[Stored data entries]
====================

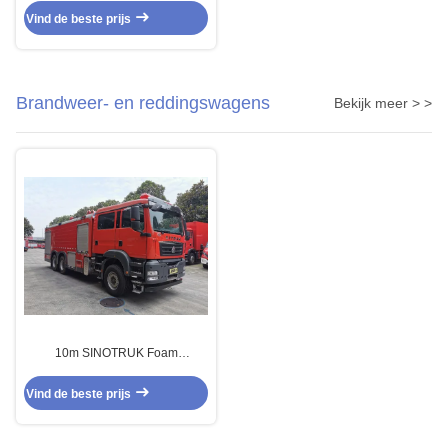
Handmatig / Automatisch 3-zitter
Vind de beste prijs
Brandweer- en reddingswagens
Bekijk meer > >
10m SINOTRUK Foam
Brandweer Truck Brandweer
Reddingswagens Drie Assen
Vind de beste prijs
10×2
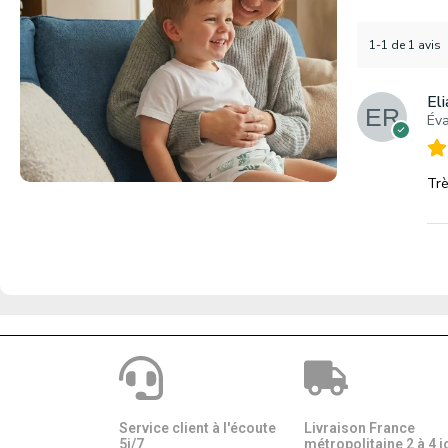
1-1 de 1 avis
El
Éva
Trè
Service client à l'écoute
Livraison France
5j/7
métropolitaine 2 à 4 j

====================

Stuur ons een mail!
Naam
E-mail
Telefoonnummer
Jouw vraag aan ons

====================

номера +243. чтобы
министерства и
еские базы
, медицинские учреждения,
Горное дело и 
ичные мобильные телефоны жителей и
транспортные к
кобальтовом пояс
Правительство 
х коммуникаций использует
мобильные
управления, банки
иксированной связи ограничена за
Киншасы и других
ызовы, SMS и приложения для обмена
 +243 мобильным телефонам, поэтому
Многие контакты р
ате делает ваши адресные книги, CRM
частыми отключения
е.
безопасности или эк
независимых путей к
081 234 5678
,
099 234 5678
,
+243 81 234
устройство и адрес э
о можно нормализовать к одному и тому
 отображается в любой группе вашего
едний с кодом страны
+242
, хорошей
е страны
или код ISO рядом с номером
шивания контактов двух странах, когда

====================

**Written task**
Go through the entries above, and wherever a line holds the word "Brandweer", copy that line.

**The answer**
Brandweer- en reddingswagens
Brandweer Truck Brandweer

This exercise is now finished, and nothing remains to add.